## RECORD SET

* * * * * * *

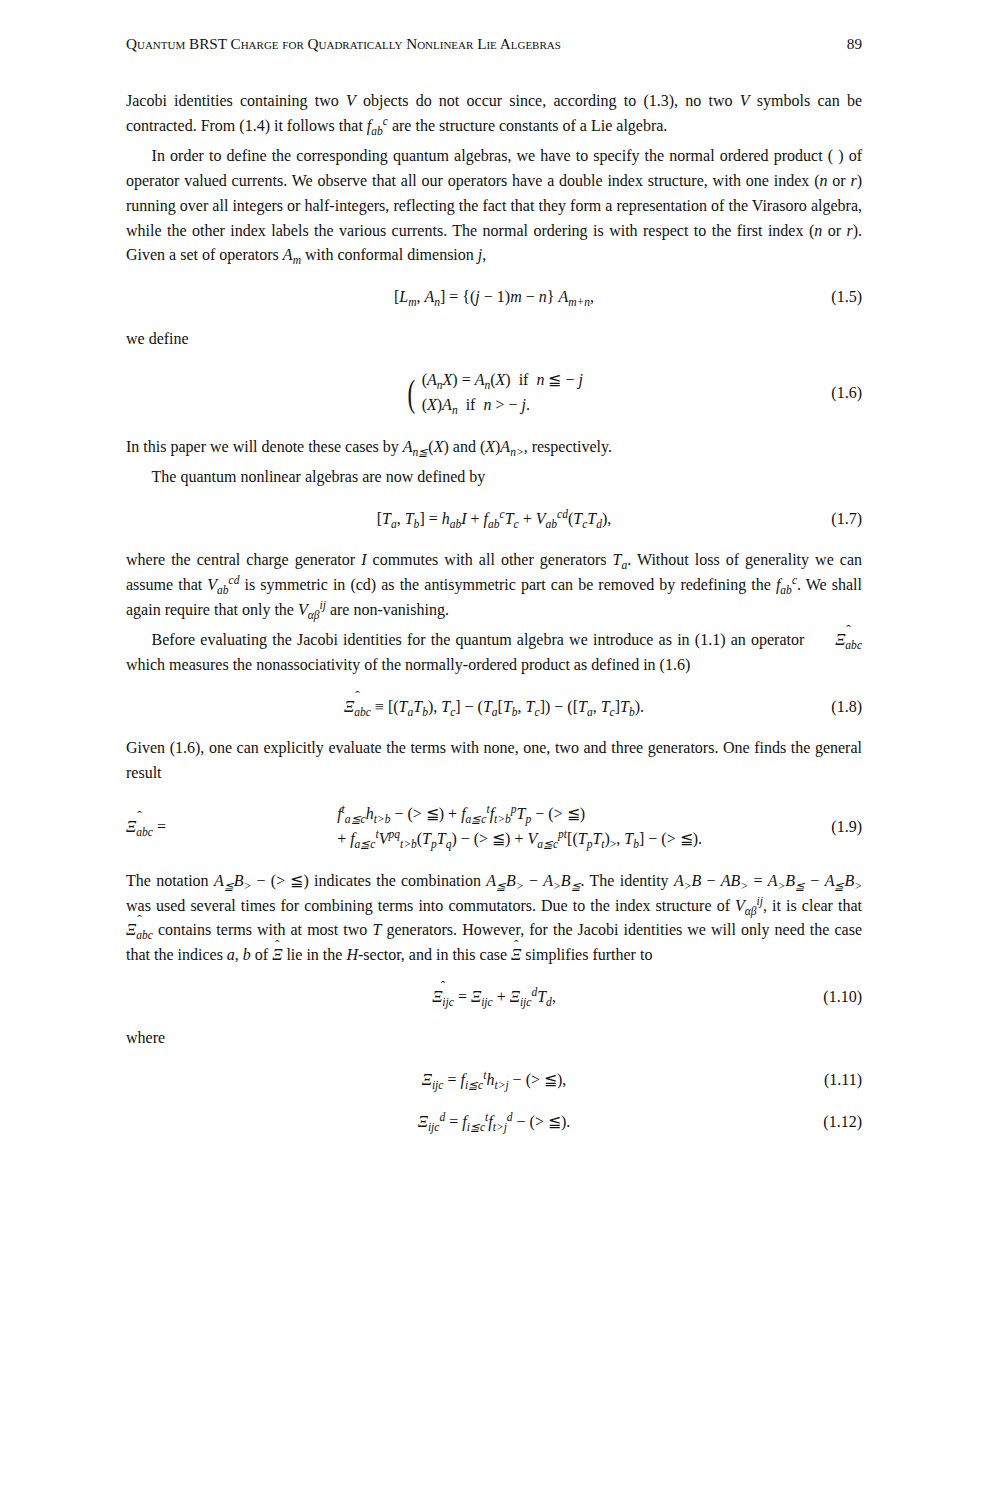Quantum BRST Charge for Quadratically Nonlinear Lie Algebras 89
Jacobi identities containing two V objects do not occur since, according to (1.3), no two V symbols can be contracted. From (1.4) it follows that fabc are the structure constants of a Lie algebra.
In order to define the corresponding quantum algebras, we have to specify the normal ordered product ( ) of operator valued currents. We observe that all our operators have a double index structure, with one index (n or r) running over all integers or half-integers, reflecting the fact that they form a representation of the Virasoro algebra, while the other index labels the various currents. The normal ordering is with respect to the first index (n or r). Given a set of operators Am with conformal dimension j,
[Lm, An] = {(j − 1)m − n} Am+n, (1.5)
we define
( (AnX) = An(X) if n ≦ − j (X)An if n > − j. (1.6)
In this paper we will denote these cases by An≦(X) and (X)An>, respectively.
The quantum nonlinear algebras are now defined by
[Ta, Tb] = habI + fabcTc + Vabcd(TcTd), (1.7)
where the central charge generator I commutes with all other generators Ta. Without loss of generality we can assume that Vabcd is symmetric in (cd) as the antisymmetric part can be removed by redefining the fabc. We shall again require that only the Vαβij are non-vanishing.
Before evaluating the Jacobi identities for the quantum algebra we introduce as in (1.1) an operator ̂Ξabc which measures the nonassociativity of the normally-ordered product as defined in (1.6)
̂Ξabc ≡ [(TaTb), Tc] − (Ta[Tb, Tc]) − ([Ta, Tc]Tb). (1.8)
Given (1.6), one can explicitly evaluate the terms with none, one, two and three generators. One finds the general result
̂Ξabc = fta≦cht>b − (> ≦) + fa≦ctft>bpTp − (> ≦) + fa≦ctVpqt>b(TpTq) − (> ≦) + Va≦cpt[(TpTt)>, Tb] − (> ≦). (1.9)
The notation A≦B> − (> ≦) indicates the combination A≦B> − A>B≦. The identity A>B − AB> = A>B≦ − A≦B> was used several times for combining terms into commutators. Due to the index structure of Vαβij, it is clear that ̂Ξabc contains terms with at most two T generators. However, for the Jacobi identities we will only need the case that the indices a, b of ̂Ξ lie in the H-sector, and in this case ̂Ξ simplifies further to
̂Ξijc = Ξijc + ΞijcdTd, (1.10)
where
Ξijc = fi≦ctht>j − (> ≦), (1.11)
Ξijcd = fi≦ctft>jd − (> ≦). (1.12)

* * * * * * *

## PROBLEM STATEMENT
In the material above, locate the line containing "The quantum nonlinear" and the line containing "([Ta, Tc]Tb). (1.8)". Transcribe exactly those two lines and every line between them, and nothing more.

## WORKED SOLUTION
The quantum nonlinear algebras are now defined by
[Ta, Tb] = habI + fabcTc + Vabcd(TcTd), (1.7)
where the central charge generator I commutes with all other generators Ta. Without loss of generality we can assume that Vabcd is symmetric in (cd) as the antisymmetric part can be removed by redefining the fabc. We shall again require that only the Vαβij are non-vanishing.
Before evaluating the Jacobi identities for the quantum algebra we introduce as in (1.1) an operator ̂Ξabc which measures the nonassociativity of the normally-ordered product as defined in (1.6)
̂Ξabc ≡ [(TaTb), Tc] − (Ta[Tb, Tc]) − ([Ta, Tc]Tb). (1.8)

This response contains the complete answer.